• _WHAT NEEDS TO BE DONE_
Note how many lines of the data below hold the word "Left", then give that number with no other text.
+ + + +
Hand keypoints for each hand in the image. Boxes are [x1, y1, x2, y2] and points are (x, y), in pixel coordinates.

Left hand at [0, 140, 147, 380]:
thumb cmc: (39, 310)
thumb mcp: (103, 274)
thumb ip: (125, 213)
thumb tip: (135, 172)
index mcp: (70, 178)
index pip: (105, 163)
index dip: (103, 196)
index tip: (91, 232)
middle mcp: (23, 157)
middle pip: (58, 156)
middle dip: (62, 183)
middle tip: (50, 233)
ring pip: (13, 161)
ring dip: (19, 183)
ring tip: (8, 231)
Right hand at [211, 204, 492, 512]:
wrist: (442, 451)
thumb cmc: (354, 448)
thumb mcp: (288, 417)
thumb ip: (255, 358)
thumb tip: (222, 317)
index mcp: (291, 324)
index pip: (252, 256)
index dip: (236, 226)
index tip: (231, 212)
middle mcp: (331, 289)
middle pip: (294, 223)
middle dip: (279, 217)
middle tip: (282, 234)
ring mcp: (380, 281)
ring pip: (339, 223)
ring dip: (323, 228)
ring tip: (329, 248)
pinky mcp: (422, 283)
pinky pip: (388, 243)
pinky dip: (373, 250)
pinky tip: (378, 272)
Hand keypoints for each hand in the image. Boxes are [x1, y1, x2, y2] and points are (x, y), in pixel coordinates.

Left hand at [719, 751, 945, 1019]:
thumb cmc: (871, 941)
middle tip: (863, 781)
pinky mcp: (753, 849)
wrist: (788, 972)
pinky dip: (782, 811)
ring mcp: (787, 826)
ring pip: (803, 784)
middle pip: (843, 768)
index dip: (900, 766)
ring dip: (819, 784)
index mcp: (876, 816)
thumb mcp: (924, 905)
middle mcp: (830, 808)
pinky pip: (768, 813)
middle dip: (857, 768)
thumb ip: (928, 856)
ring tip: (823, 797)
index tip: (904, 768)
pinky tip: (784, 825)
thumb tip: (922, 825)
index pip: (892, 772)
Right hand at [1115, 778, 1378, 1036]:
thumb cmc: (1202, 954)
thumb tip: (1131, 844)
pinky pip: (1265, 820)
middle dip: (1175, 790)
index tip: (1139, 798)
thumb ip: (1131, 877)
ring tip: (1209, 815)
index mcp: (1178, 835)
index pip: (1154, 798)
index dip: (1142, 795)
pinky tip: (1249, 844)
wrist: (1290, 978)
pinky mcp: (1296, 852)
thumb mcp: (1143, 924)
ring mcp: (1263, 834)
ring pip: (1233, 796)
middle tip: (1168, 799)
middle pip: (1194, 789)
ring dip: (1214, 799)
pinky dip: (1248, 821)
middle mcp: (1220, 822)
+ + + +
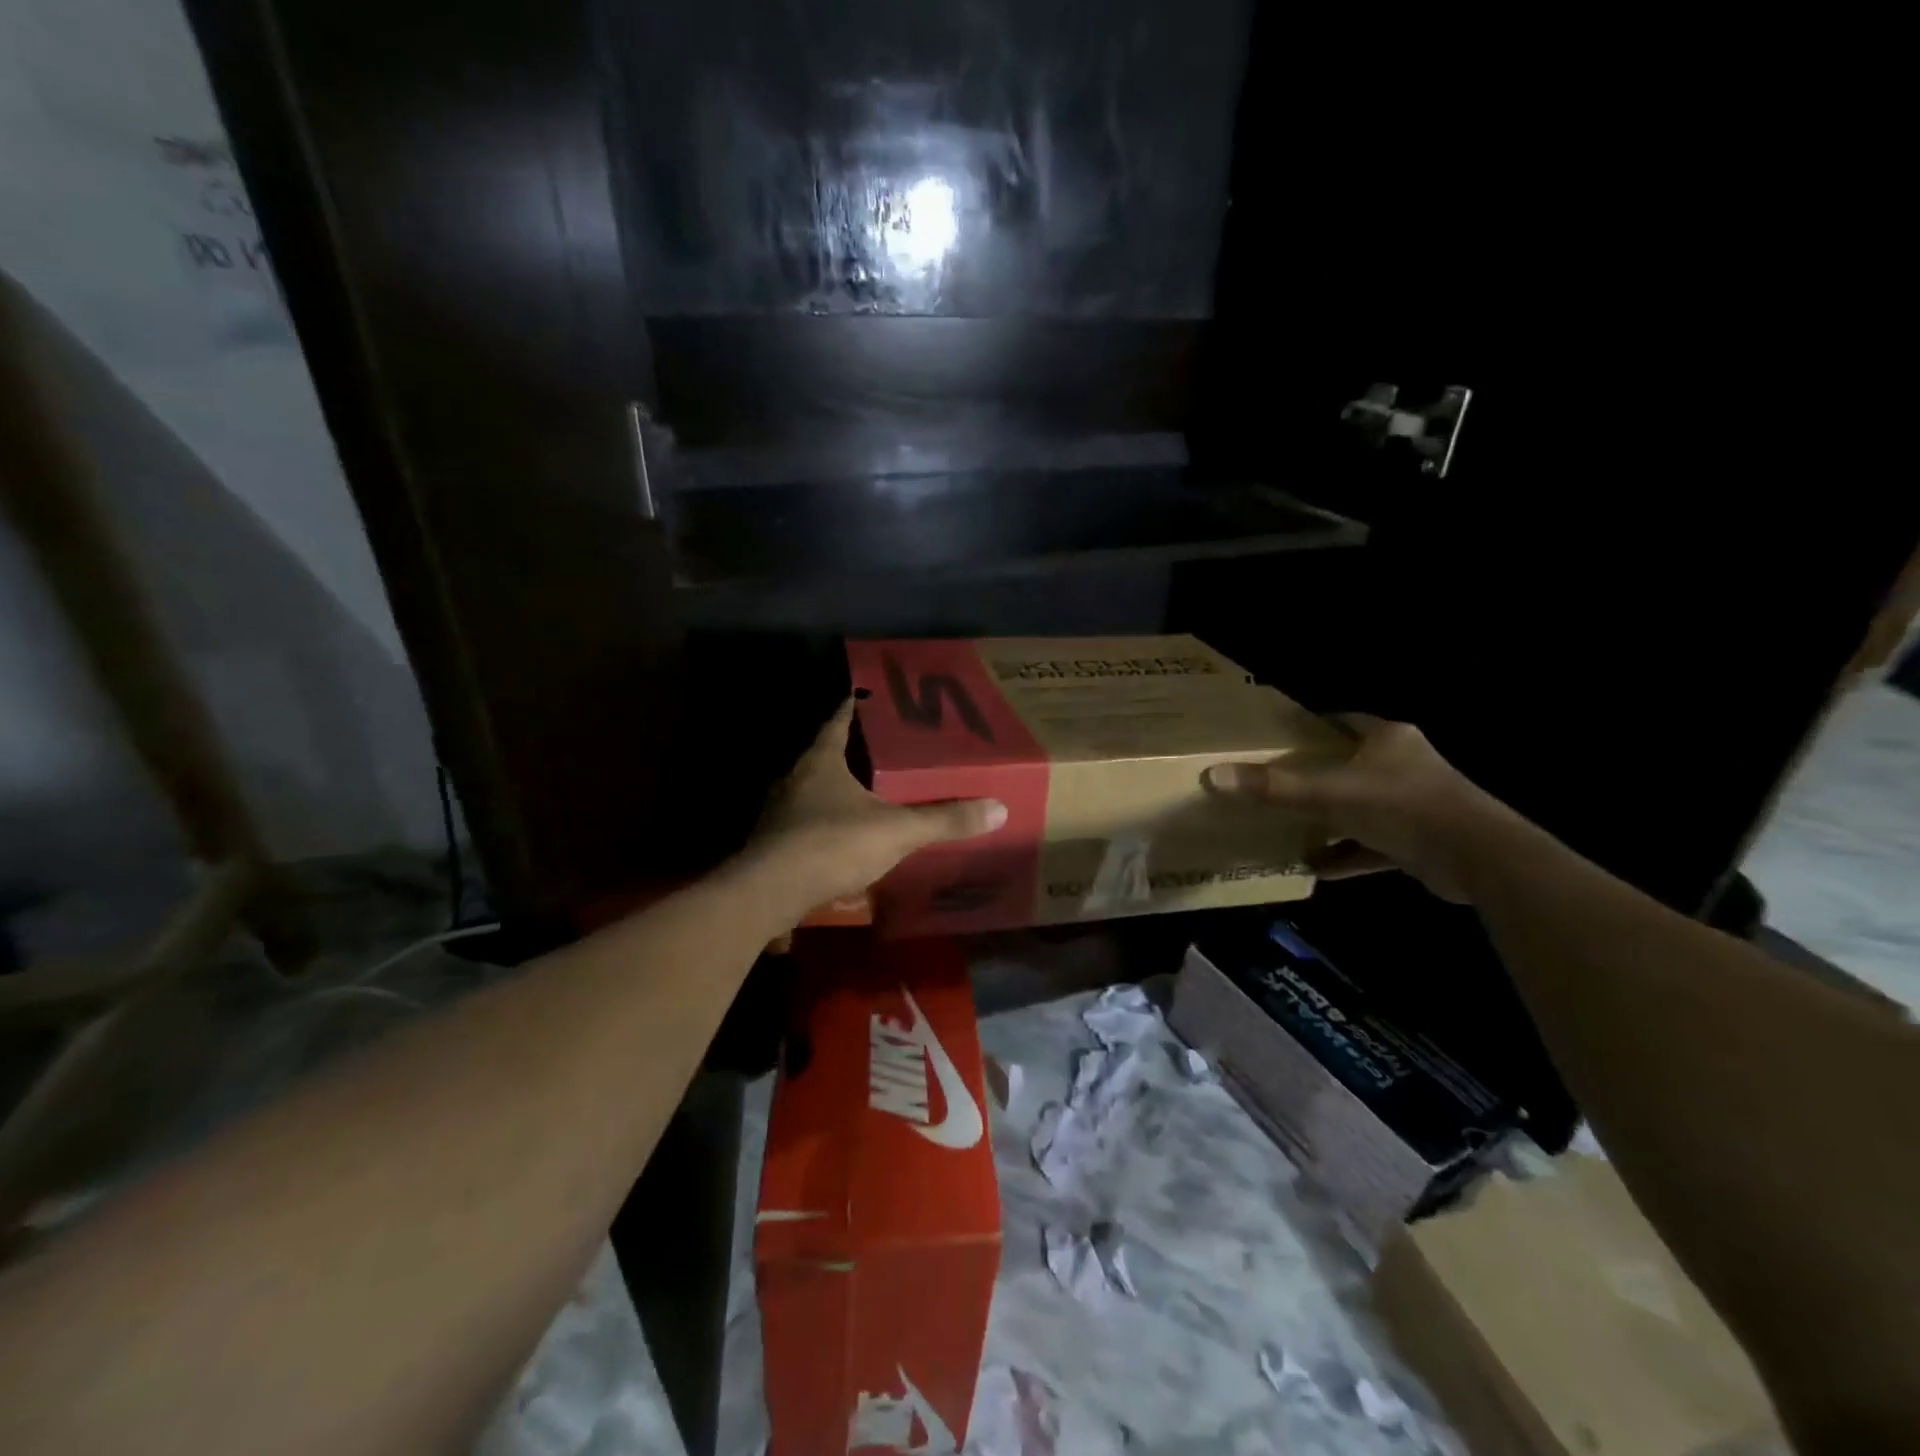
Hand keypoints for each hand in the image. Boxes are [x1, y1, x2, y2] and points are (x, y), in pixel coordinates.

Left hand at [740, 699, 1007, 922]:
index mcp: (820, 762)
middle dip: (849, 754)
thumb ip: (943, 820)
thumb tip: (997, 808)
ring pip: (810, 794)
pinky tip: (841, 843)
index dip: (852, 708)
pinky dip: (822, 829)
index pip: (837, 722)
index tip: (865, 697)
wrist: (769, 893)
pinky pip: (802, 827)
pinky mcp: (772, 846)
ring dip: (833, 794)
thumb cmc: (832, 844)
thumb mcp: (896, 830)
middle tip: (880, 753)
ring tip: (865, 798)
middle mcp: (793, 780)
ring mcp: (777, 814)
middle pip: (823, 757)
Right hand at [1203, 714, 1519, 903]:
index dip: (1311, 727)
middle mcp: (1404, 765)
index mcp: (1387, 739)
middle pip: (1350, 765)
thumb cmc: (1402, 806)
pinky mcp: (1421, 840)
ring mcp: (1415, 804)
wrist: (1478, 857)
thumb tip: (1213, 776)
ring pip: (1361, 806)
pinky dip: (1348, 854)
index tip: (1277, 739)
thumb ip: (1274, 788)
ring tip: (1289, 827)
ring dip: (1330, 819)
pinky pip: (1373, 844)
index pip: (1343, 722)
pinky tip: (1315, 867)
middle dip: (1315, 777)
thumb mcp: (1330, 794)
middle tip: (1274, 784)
+ + + +
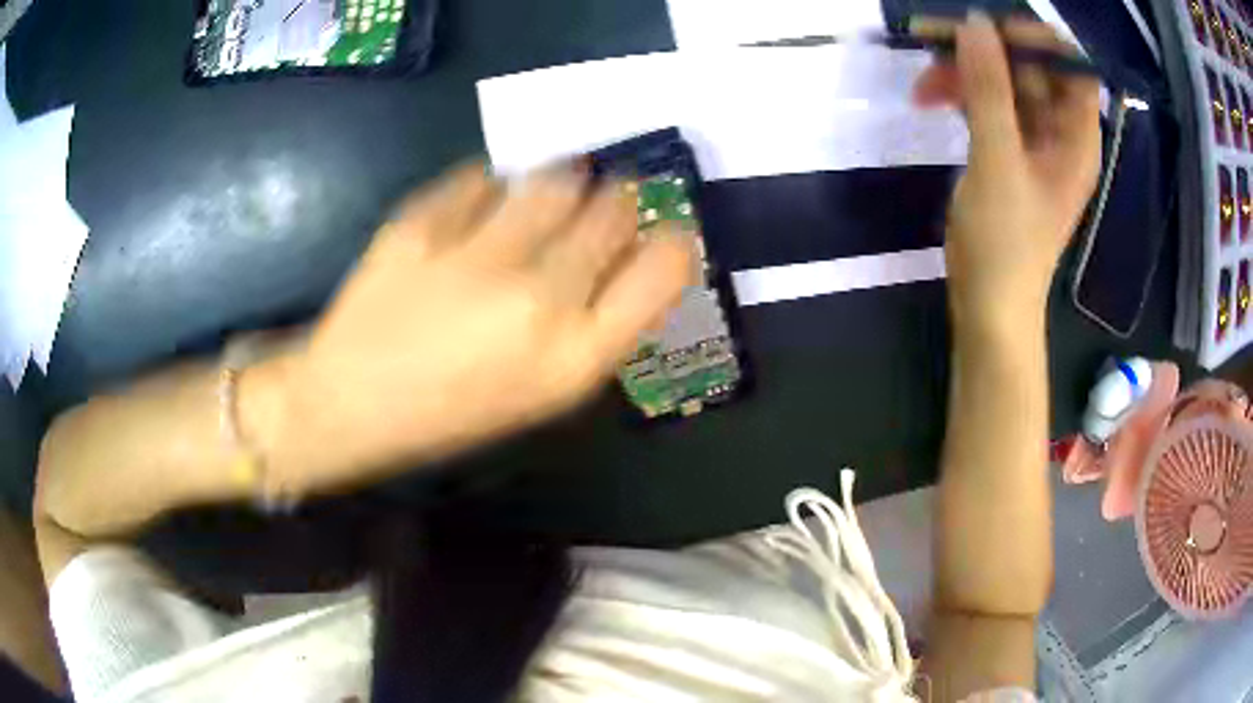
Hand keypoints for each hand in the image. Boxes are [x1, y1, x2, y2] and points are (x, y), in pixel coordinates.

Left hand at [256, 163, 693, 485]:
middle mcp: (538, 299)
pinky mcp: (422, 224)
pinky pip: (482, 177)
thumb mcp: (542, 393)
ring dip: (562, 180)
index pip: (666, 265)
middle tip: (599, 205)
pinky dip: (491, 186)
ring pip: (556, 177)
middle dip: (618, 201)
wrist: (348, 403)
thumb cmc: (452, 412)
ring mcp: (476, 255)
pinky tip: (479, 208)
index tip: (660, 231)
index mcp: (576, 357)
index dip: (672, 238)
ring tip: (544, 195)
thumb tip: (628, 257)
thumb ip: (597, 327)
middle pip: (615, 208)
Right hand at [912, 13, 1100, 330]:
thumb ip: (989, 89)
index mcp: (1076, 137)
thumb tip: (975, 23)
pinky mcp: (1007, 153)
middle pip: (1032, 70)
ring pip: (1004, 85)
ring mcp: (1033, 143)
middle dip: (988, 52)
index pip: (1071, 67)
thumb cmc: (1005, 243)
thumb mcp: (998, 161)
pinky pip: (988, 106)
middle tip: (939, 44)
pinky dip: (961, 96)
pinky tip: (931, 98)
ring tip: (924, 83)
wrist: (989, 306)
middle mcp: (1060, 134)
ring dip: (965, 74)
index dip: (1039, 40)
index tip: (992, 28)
+ + + +
• _THE COMPLETED TASK_
4